Problem description
Your copy should start at the line with "bạc hà (hoặc" and end at the line with "Thái chanh, lưu" in the data below. Transcribe only those lines, exactly, pictures excluded.

*** Supplied material ***

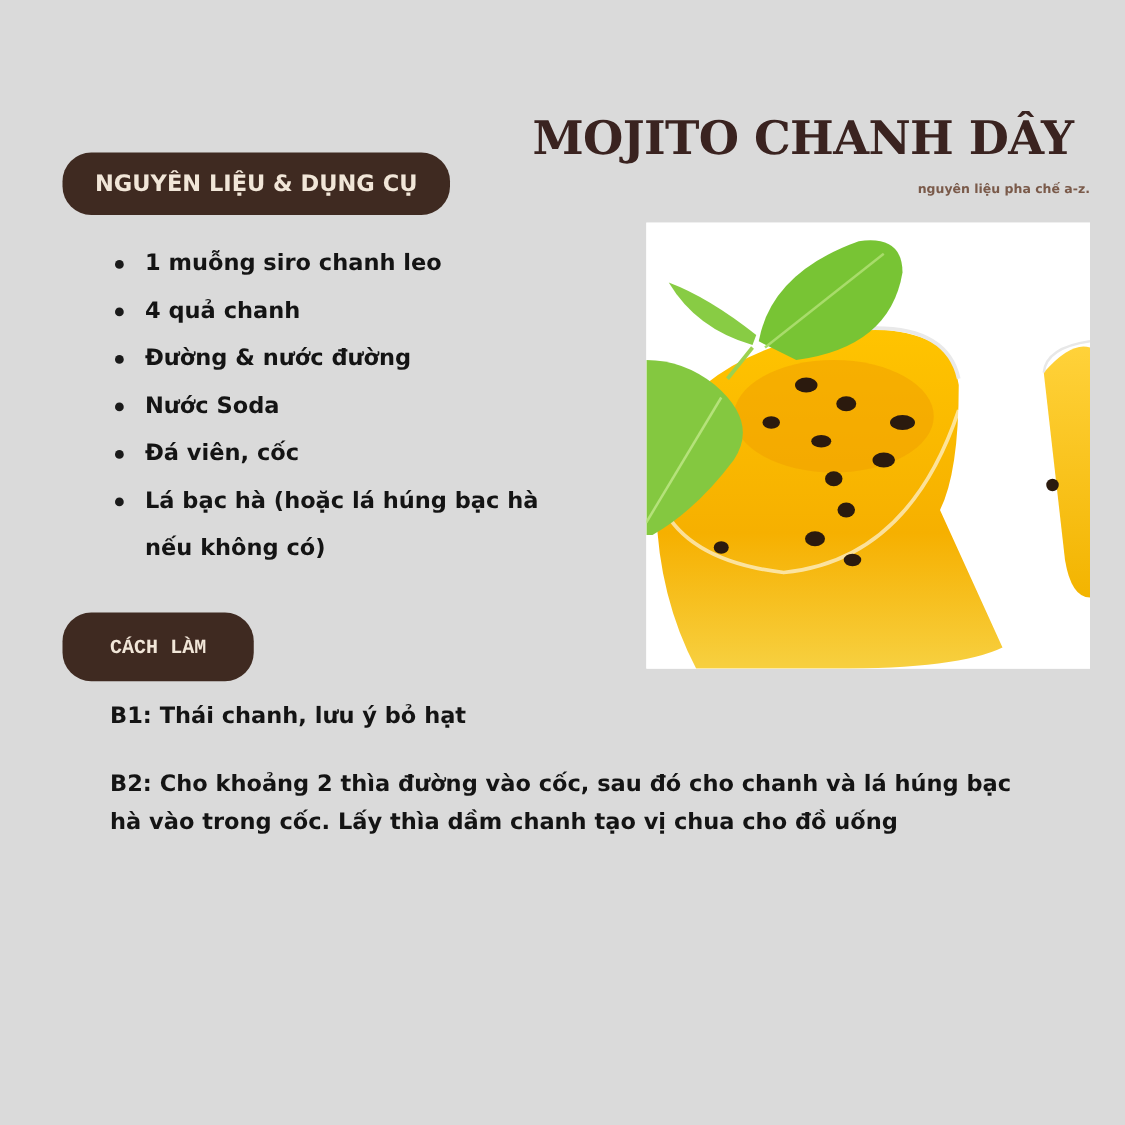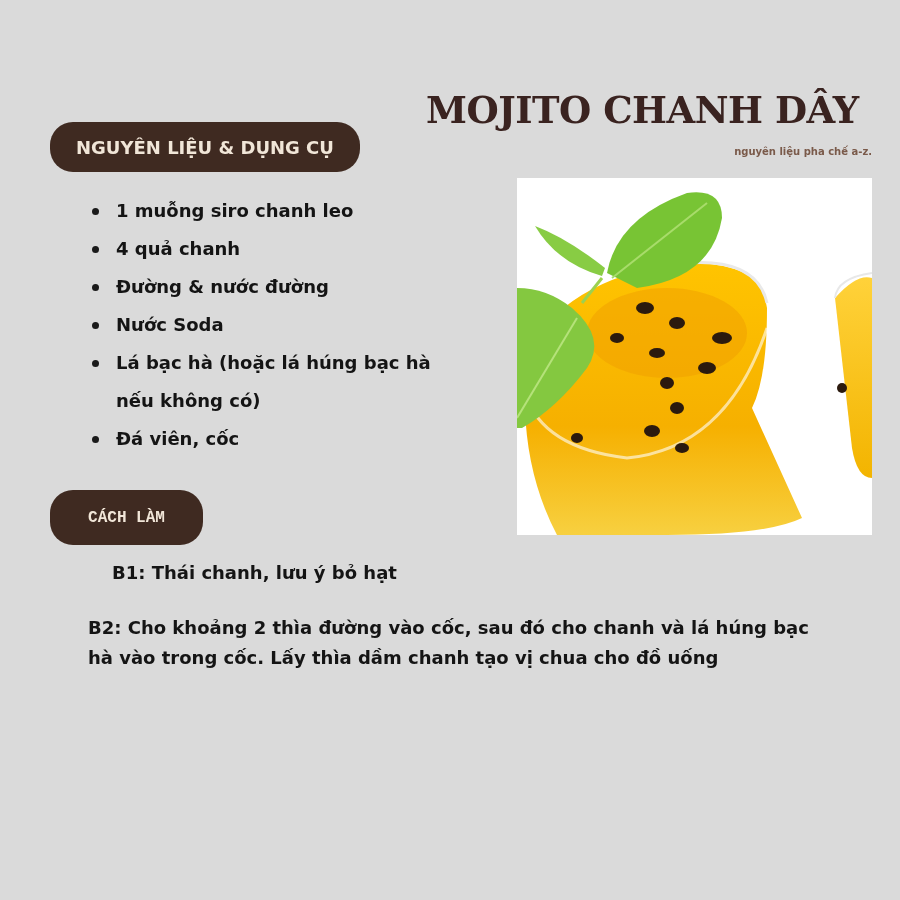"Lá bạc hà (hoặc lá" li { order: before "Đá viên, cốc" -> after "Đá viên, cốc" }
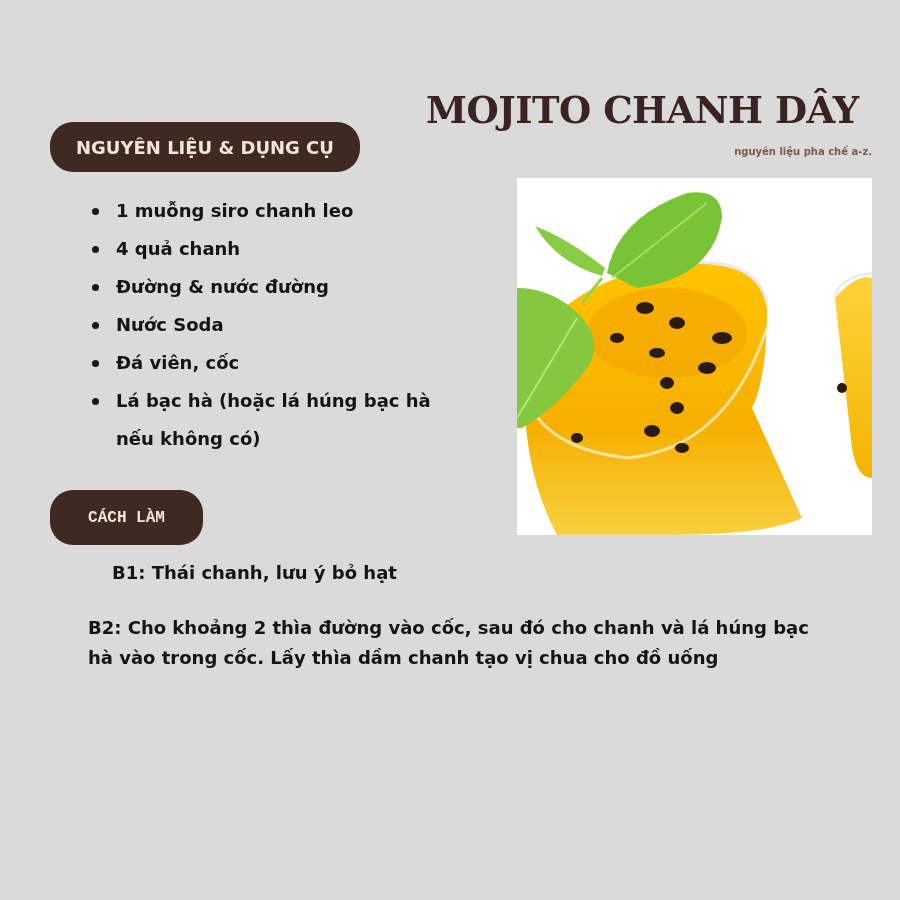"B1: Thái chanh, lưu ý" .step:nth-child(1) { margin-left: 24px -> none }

*** End of Supplied material ***
*** Supplied material ***

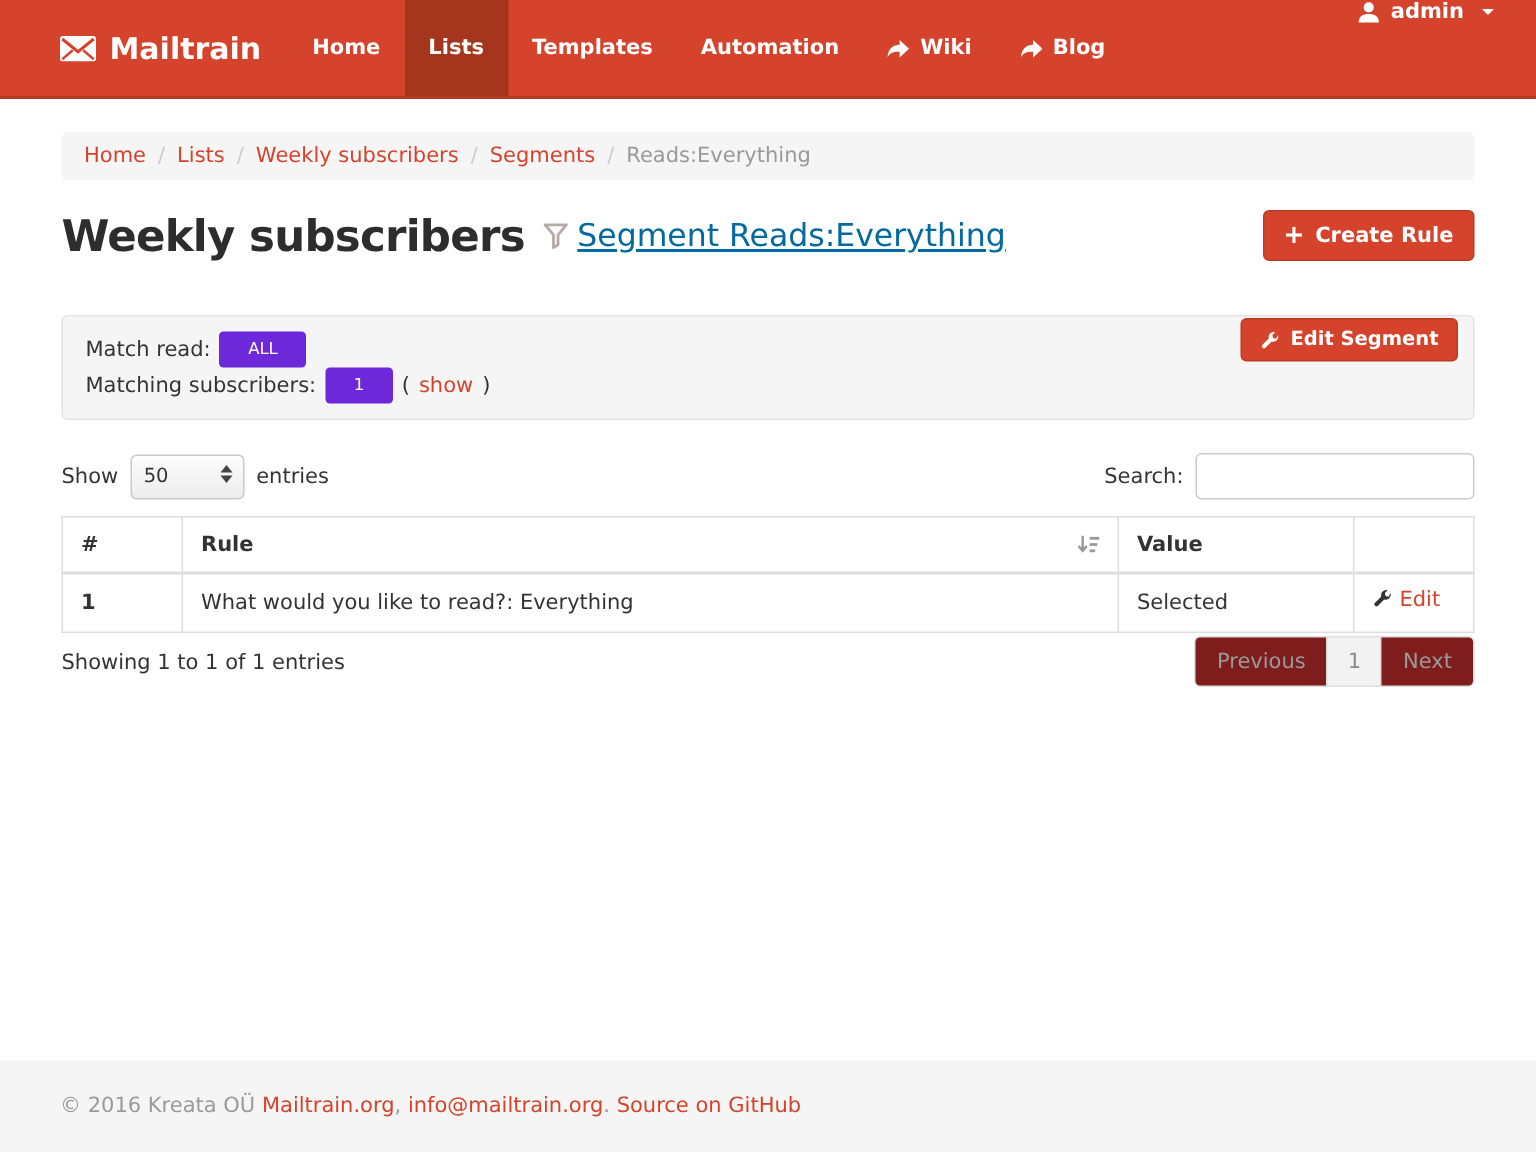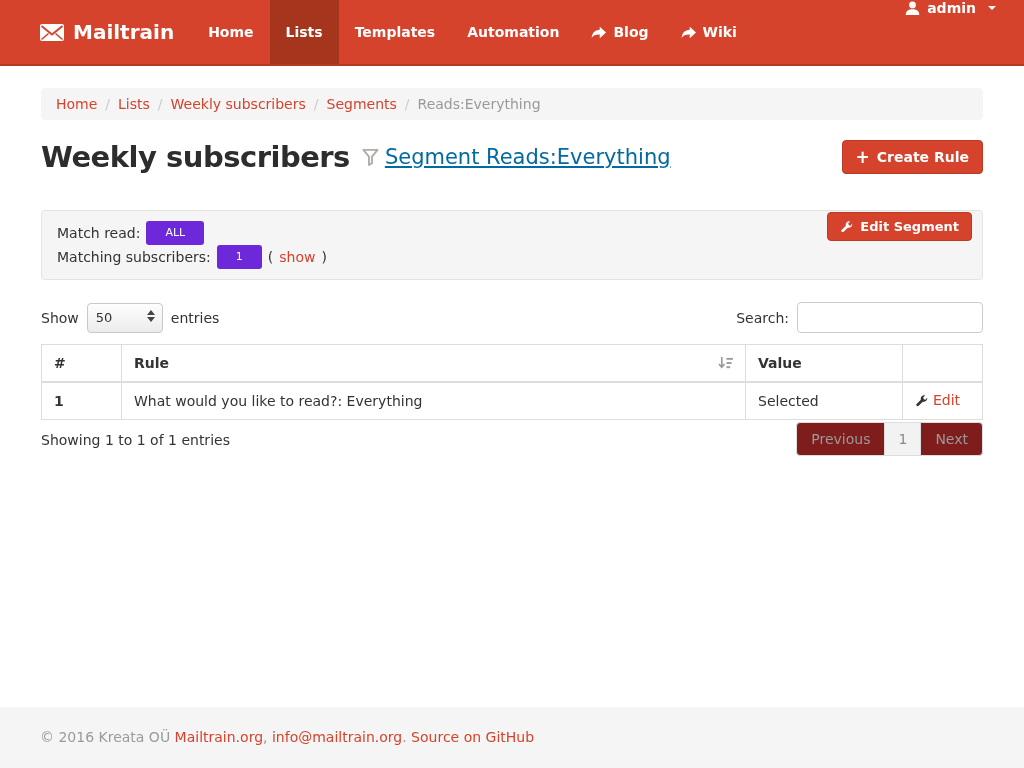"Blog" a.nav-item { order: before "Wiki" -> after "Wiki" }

*** End of Supplied material ***
*** Supplied material ***

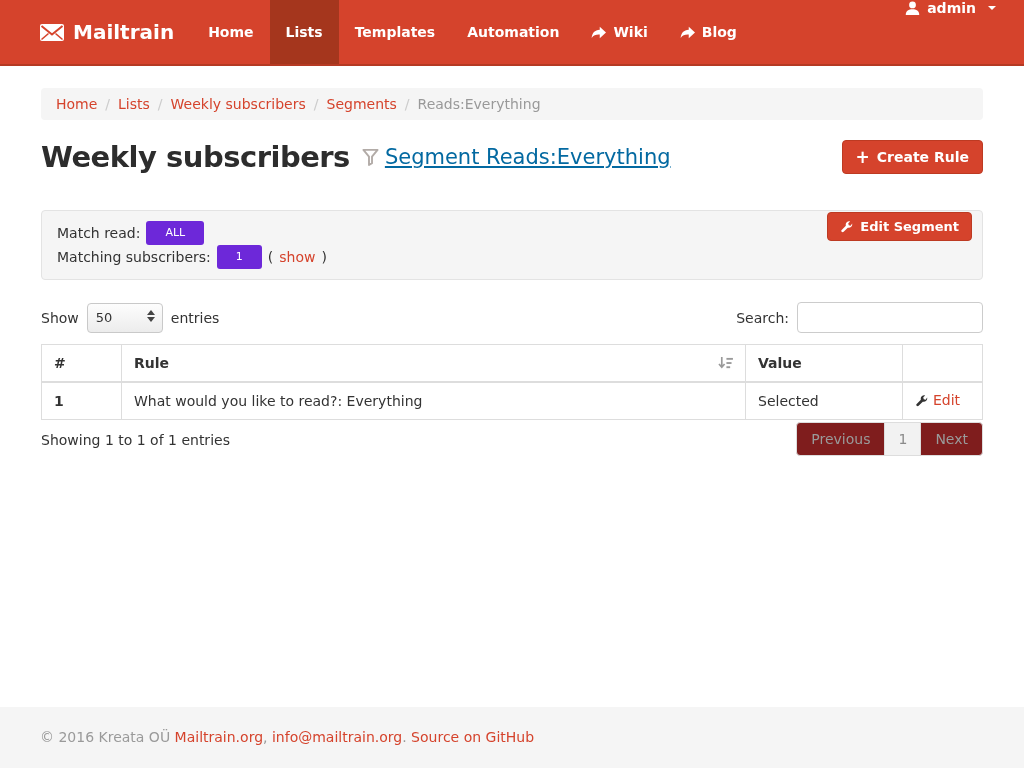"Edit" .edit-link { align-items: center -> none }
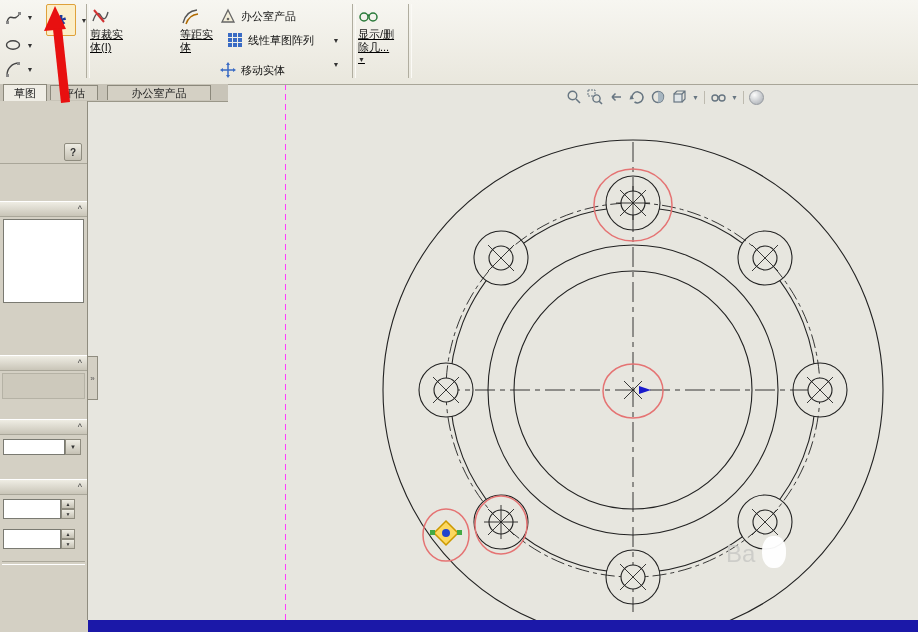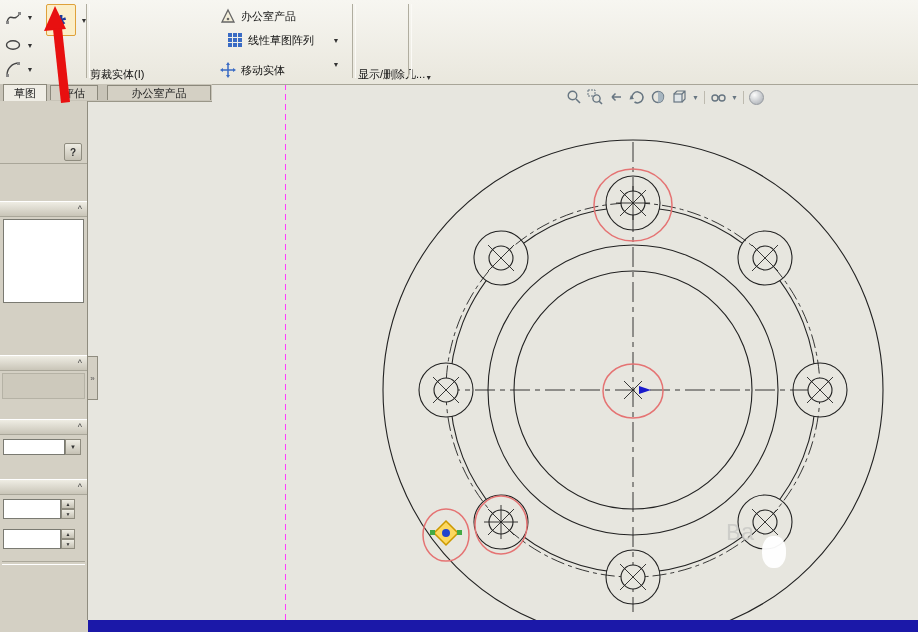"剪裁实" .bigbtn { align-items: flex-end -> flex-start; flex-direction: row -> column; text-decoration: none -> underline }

*** End of Supplied material ***

Solution
"Lá bạc hà (hoặc lá" li { order: before "Đá viên, cốc" -> after "Đá viên, cốc" }
"B1: Thái chanh, lưu ý" .step:nth-child(1) { margin-left: 24px -> none }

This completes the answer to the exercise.